Honestly, the next three pages of article are fascinating in that they dodge any real detail and yet give enough of an idea to people who follow this stuff that they’re serious about trying to fix what’s becoming a massive problem in modern technology: how do you take full advantage of all the resources available to the program?
I’ve had a hand in looking at this problem for a good ten years, and it was probably seven years ago when some of us first started discussing the implications of the future that led to this. Many others have been looking at the problem for much longer… I’d be there are some smart people at companies like Google who have had this on their mind since the company’s inception, since Google is an easy example of a large variety of different processing cores that need to execute as quickly as possible.
Why so fast? Beyond the simple answer of, “because,” there’s a much bigger point. Most of these systems are not things that easily scale down in power when any code is running. When idle, it’s relatively easy to lower silicon power. When running, there needs to be a lot of area dedicated to actually scaling the running systems. Accomplishing the task as fast as possible allows the systems to either move to the next task or run fast to an idle state.

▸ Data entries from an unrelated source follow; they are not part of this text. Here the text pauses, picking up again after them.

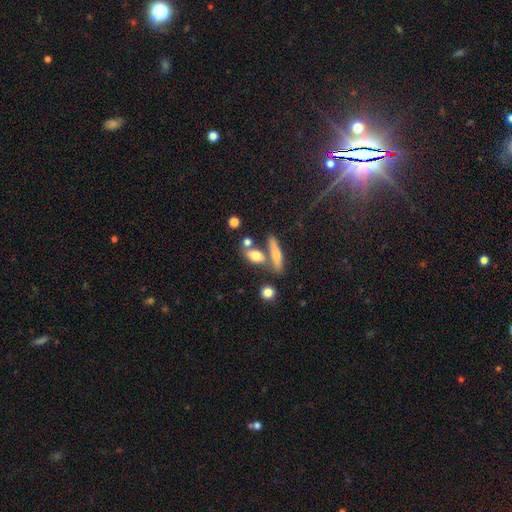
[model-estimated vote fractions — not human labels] smooth-or-featured: smooth: 68% | featured or disk: 23% | star or artifact: 9%
  how-rounded: in between: 67% | cigar-shaped: 21% | round: 12%
  merging: none: 53% | merger: 30% | minor disturbance: 12% | major disturbance: 5%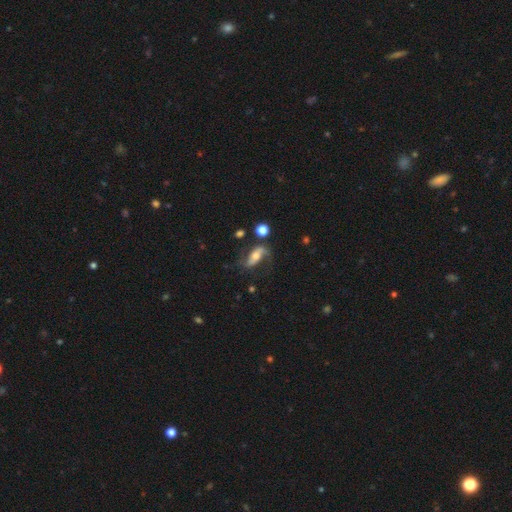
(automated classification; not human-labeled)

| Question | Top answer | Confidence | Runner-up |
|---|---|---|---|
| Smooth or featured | featured or disk | 74% | smooth (18%) |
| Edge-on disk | no | 91% | yes (9%) |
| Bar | no | 37% | strong (35%) |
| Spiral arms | yes | 91% | no (9%) |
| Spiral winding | loose | 67% | medium (25%) |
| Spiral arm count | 2 | 85% | 1 (8%) |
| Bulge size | moderate | 58% | small (30%) |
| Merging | none | 61% | minor disturbance (19%) |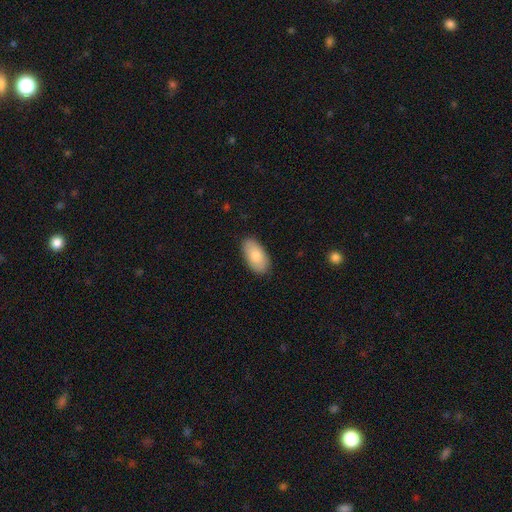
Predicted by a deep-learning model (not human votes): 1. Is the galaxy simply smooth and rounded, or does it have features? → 80% smooth, 14% featured or disk, 6% star or artifact.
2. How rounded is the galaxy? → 95% in between, 3% round, 2% cigar-shaped.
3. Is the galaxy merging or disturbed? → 86% none, 11% minor disturbance, 2% major disturbance, 1% merger.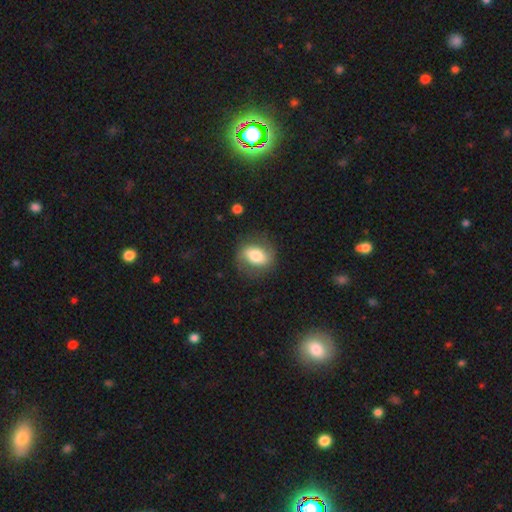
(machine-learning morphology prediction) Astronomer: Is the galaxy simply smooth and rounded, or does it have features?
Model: smooth — 63%.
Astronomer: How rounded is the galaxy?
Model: in between — 69%.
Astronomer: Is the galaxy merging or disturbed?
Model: none — 76%.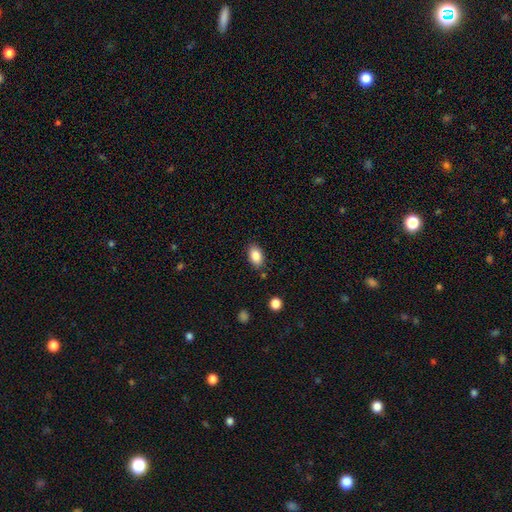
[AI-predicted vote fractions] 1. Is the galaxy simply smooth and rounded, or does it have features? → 86% smooth, 8% star or artifact, 6% featured or disk.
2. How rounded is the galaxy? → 89% in between, 9% round, 2% cigar-shaped.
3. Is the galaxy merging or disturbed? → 83% none, 11% minor disturbance, 3% merger, 3% major disturbance.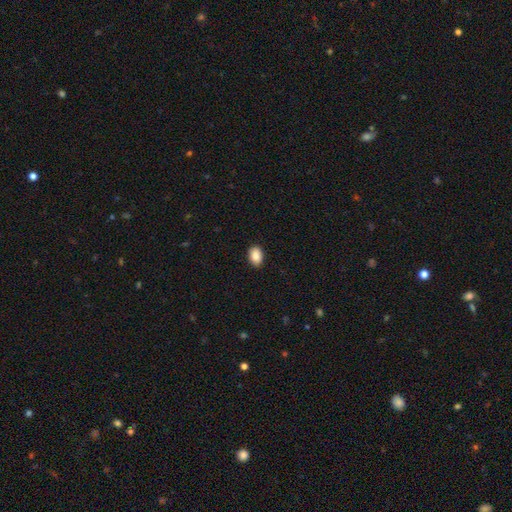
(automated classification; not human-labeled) A smooth galaxy with no disk features (90%) that is in between round and cigar-shaped (85%). Merging: none (89%).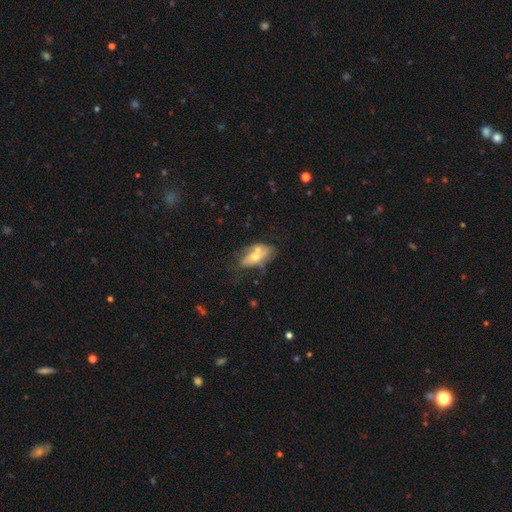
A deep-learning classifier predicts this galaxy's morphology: Smooth or featured? Predicted: featured or disk (p=0.47). Merging? Predicted: merger (p=0.37).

And why is this so hard? Honestly, it’s hard because it is. It’s hard because any process is difficult to break down to component tasks that are independent of each other in a way that scales. Finding simple answers to that has bedeviled any efficiency expert for centuries since the first efforts of scalable processing… Mr. Whitney’s mass production efforts.
So I applaud any effort to solve these issues, though I don’t expect that a “simple” answer to a problem this hard is anywhere in the horizon. But the geek in me will keep reading.